BRIEF |
How many lines below contain the string "construction"? Reply with the number only.

GIVEN RECORDS |
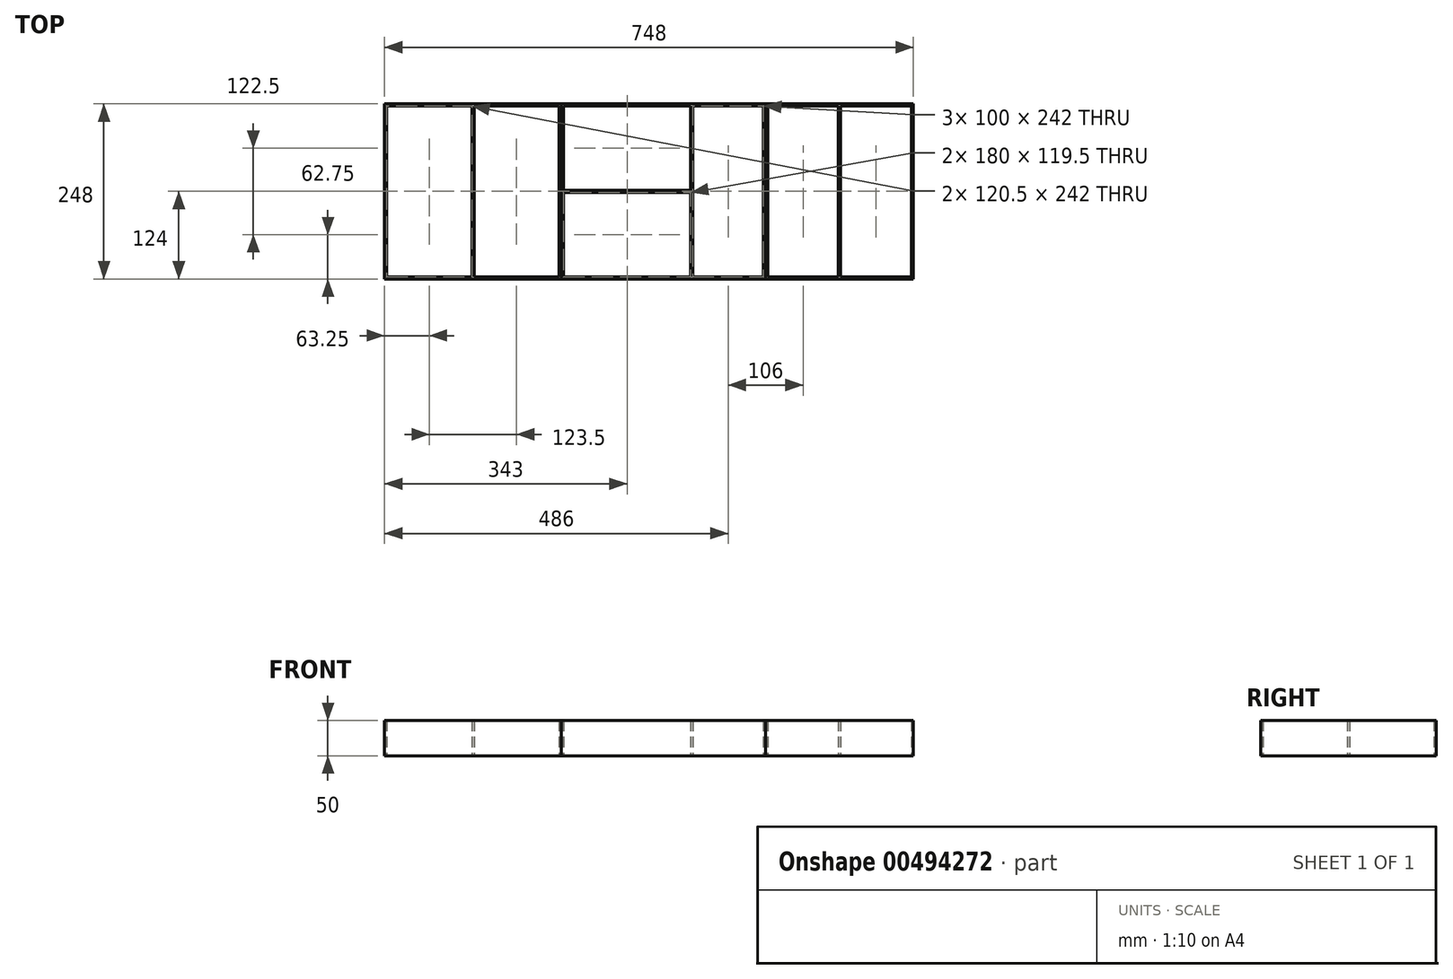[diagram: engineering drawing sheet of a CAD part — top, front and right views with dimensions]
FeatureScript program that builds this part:
annotation { "Feature Type Name" : "Feature", "Feature Type Description" : "" }
export const myFeature = defineFeature(function(context is Context, id is Id, definition is map)
    precondition{}
    {
        {
            var Q0;
            Q0=qCreatedBy(makeId("Top.planeOp"),FACE);
            var sketch = newSketch(context, id + "F0", { "sketchPlane" : qUnion([Q0])});
            skLineSegment(sketch, "E0.bottom", {"start": v(0, 0) * mm, "end": v(748, 0) * mm});
            skLineSegment(sketch, "E0.top", {"start": v(0, 248) * mm, "end": v(748, 248) * mm});
            skLineSegment(sketch, "E0.left", {"start": v(0, 0) * mm, "end": v(0, 248) * mm});
            skLineSegment(sketch, "E0.right", {"start": v(748, 0) * mm, "end": v(748, 248) * mm});
            skLineSegment(sketch, "E1.bottom", {"start": v(645, 245) * mm, "end": v(745, 245) * mm});
            skLineSegment(sketch, "E1.top", {"start": v(645, 3) * mm, "end": v(745, 3) * mm});
            skLineSegment(sketch, "E1.left", {"start": v(645, 245) * mm, "end": v(645, 3) * mm});
            skLineSegment(sketch, "E1.right", {"start": v(745, 245) * mm, "end": v(745, 3) * mm});
            skLineSegment(sketch, "E2.bottom", {"start": v(542, 245) * mm, "end": v(642, 245) * mm});
            skLineSegment(sketch, "E2.top", {"start": v(542, 3) * mm, "end": v(642, 3) * mm});
            skLineSegment(sketch, "E2.left", {"start": v(539, 245) * mm, "end": v(539, 3) * mm});
            skLineSegment(sketch, "E2.right", {"start": v(642, 245) * mm, "end": v(642, 3) * mm});
            skLineSegment(sketch, "E3.bottom", {"start": v(436, 245) * mm, "end": v(536, 245) * mm});
            skLineSegment(sketch, "E3.top", {"start": v(436, 3) * mm, "end": v(536, 3) * mm});
            skLineSegment(sketch, "E3.left", {"start": v(436, 245) * mm, "end": v(436, 3) * mm});
            skLineSegment(sketch, "E3.right", {"start": v(536, 245) * mm, "end": v(536, 3) * mm});
            skLineSegment(sketch, "E4.bottom", {"start": v(433, 245) * mm, "end": v(253, 245) * mm});
            skLineSegment(sketch, "E4.top", {"start": v(433, 125.5) * mm, "end": v(253, 125.5) * mm});
            skLineSegment(sketch, "E4.left", {"start": v(433, 245) * mm, "end": v(433, 125.5) * mm});
            skLineSegment(sketch, "E4.right", {"start": v(253, 245) * mm, "end": v(253, 125.5) * mm});
            skLineSegment(sketch, "E5.bottom", {"start": v(253, 122.5) * mm, "end": v(433, 122.5) * mm});
            skLineSegment(sketch, "E5.top", {"start": v(253, 3) * mm, "end": v(433, 3) * mm});
            skLineSegment(sketch, "E5.left", {"start": v(253, 122.5) * mm, "end": v(253, 3) * mm});
            skLineSegment(sketch, "E5.right", {"start": v(433, 122.5) * mm, "end": v(433, 3) * mm});
            skLineSegment(sketch, "E6.bottom", {"start": v(247, 245) * mm, "end": v(126.5, 245) * mm});
            skLineSegment(sketch, "E6.top", {"start": v(247, 3) * mm, "end": v(126.5, 3) * mm});
            skLineSegment(sketch, "E6.left", {"start": v(250, 245) * mm, "end": v(250, 3) * mm});
            skLineSegment(sketch, "E6.right", {"start": v(126.5, 245) * mm, "end": v(126.5, 3) * mm});
            skLineSegment(sketch, "E7.bottom", {"start": v(123.5, 245) * mm, "end": v(3, 245) * mm});
            skLineSegment(sketch, "E7.top", {"start": v(123.5, 3) * mm, "end": v(3, 3) * mm});
            skLineSegment(sketch, "E7.left", {"start": v(123.5, 245) * mm, "end": v(123.5, 3) * mm});
            skLineSegment(sketch, "E7.right", {"start": v(3, 245) * mm, "end": v(3, 3) * mm});
            skLineSegment(sketch, "E8", {"start": v(123.5, 245) * mm, "end": v(126.5, 245) * mm, "construction": true});
            skLineSegment(sketch, "E9", {"start": v(250, 245) * mm, "end": v(253, 245) * mm, "construction": true});
            skLineSegment(sketch, "E10", {"start": v(433, 245) * mm, "end": v(436, 245) * mm, "construction": true});
            skLineSegment(sketch, "E11", {"start": v(536, 245) * mm, "end": v(539, 245) * mm, "construction": true});
            skLineSegment(sketch, "E12", {"start": v(642, 245) * mm, "end": v(645, 245) * mm, "construction": true});
            skLineSegment(sketch, "E13", {"start": v(745, 245) * mm, "end": v(748, 245) * mm, "construction": true});
            skLineSegment(sketch, "E14", {"start": v(745, 245) * mm, "end": v(745, 248) * mm, "construction": true});
            skLineSegment(sketch, "E15", {"start": v(3, 245) * mm, "end": v(0, 245) * mm, "construction": true});
            skLineSegment(sketch, "E16", {"start": v(745, 3) * mm, "end": v(745, 0) * mm, "construction": true});
            skLineSegment(sketch, "E17", {"start": v(253, 125.5) * mm, "end": v(253, 122.5) * mm, "construction": true});
            skLineSegment(sketch, "E18", {"start": v(539, 245) * mm, "end": v(539, 248) * mm});
            skLineSegment(sketch, "E19", {"start": v(539, 3) * mm, "end": v(539, 0) * mm});
            skLineSegment(sketch, "E20", {"start": v(250, 245) * mm, "end": v(250, 248) * mm});
            skLineSegment(sketch, "E21", {"start": v(250, 3) * mm, "end": v(250, 0) * mm});
            skLineSegment(sketch, "E22", {"start": v(542, 245) * mm, "end": v(542, 3) * mm});
            skLineSegment(sketch, "E23", {"start": v(247, 3) * mm, "end": v(247, 245) * mm});
            skLineSegment(sketch, "E24", {"start": v(542, 245) * mm, "end": v(539, 245) * mm, "construction": true});
            skLineSegment(sketch, "E25", {"start": v(247, 245) * mm, "end": v(250, 245) * mm, "construction": true});
            skSolve(sketch);
        }
        {
            var Q0;
            {var subQ1=sQuery(id+"F0.wireOp",EDGE,"E0.right");Q0=makeQuery(id+"F0.imprint","IMPRINT",FACE,{"disambiguationData":[TD([[makeQuery(id+"F0.imprint","IMPRINT",EDGE,{"derivedFrom":subQ1}),1.0]])]});}
            extrude(context, id + "F1", {"entities" : qUnion([Q0]), "depth" : 50 * mm});
        }
        {
            var Q0;
            Q0=makeQuery(id+"F0.imprint","IMPRINT",FACE,{"disambiguationData":[TD([[makeQuery(id+"F0.imprint","IMPRINT",EDGE,{"derivedFrom":sQuery(id+"F0.wireOp",EDGE,"E2.left")}),-1.0]])]});
            extrude(context, id + "F2", {"entities" : qUnion([Q0]), "depth" : 50 * mm});
        }
        {
            var Q0;
            {var subQ0=sQuery(id+"F0.wireOp",EDGE,"E0.left");Q0=makeQuery(id+"F0.imprint","IMPRINT",FACE,{"disambiguationData":[TD([[makeQuery(id+"F0.imprint","IMPRINT",EDGE,{"derivedFrom":subQ0}),-1.0]])]});}
            extrude(context, id + "F3", {"entities" : qUnion([Q0]), "depth" : 50 * mm});
        }
    });
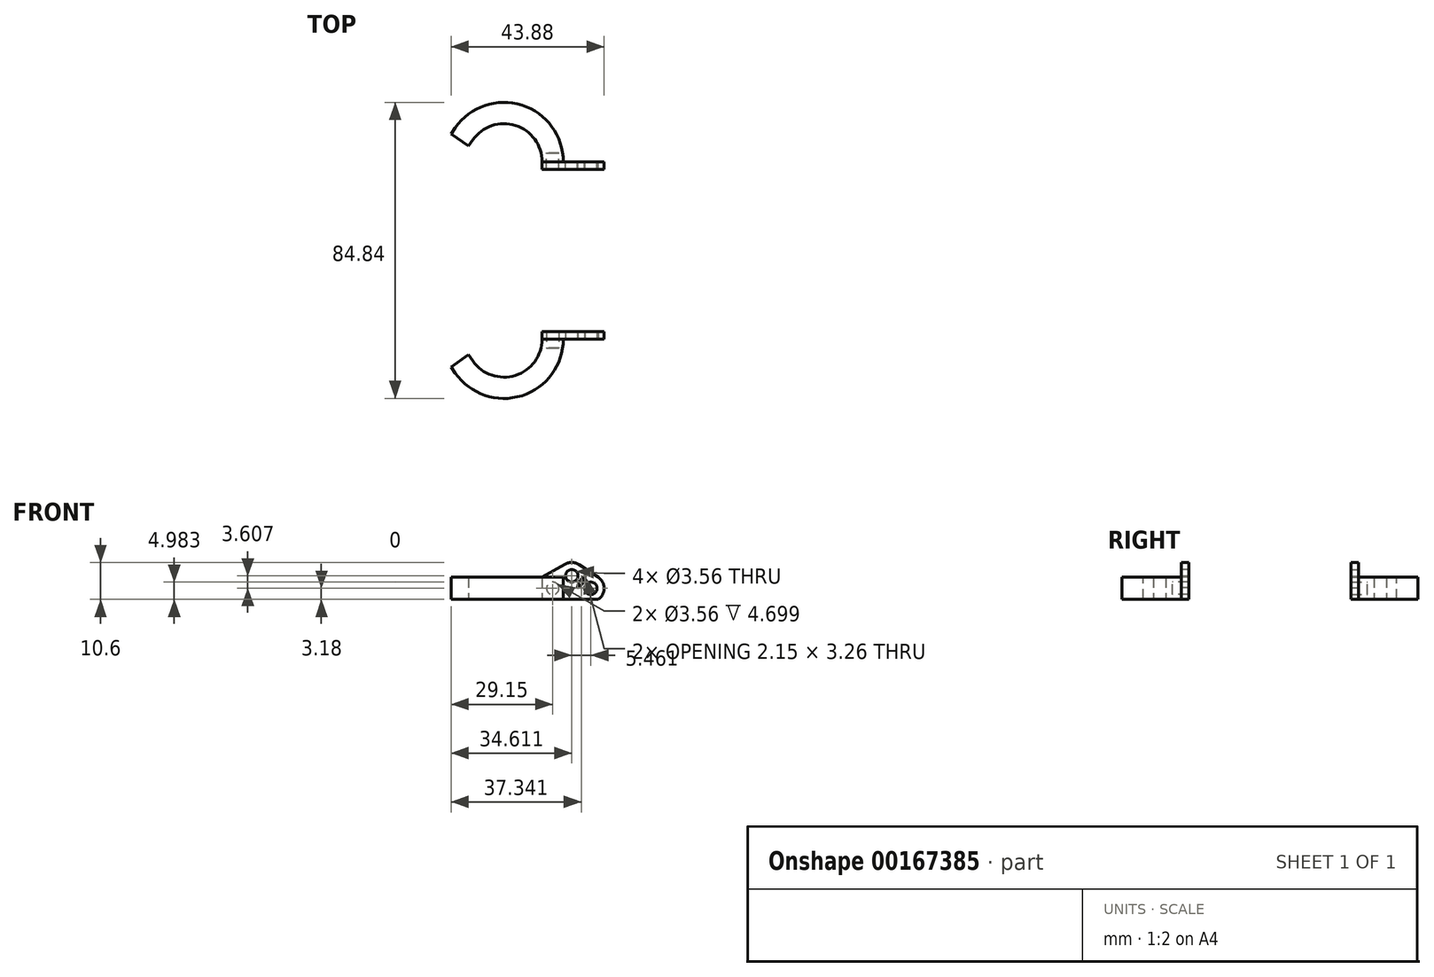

EXERCISE OUTPUT |
12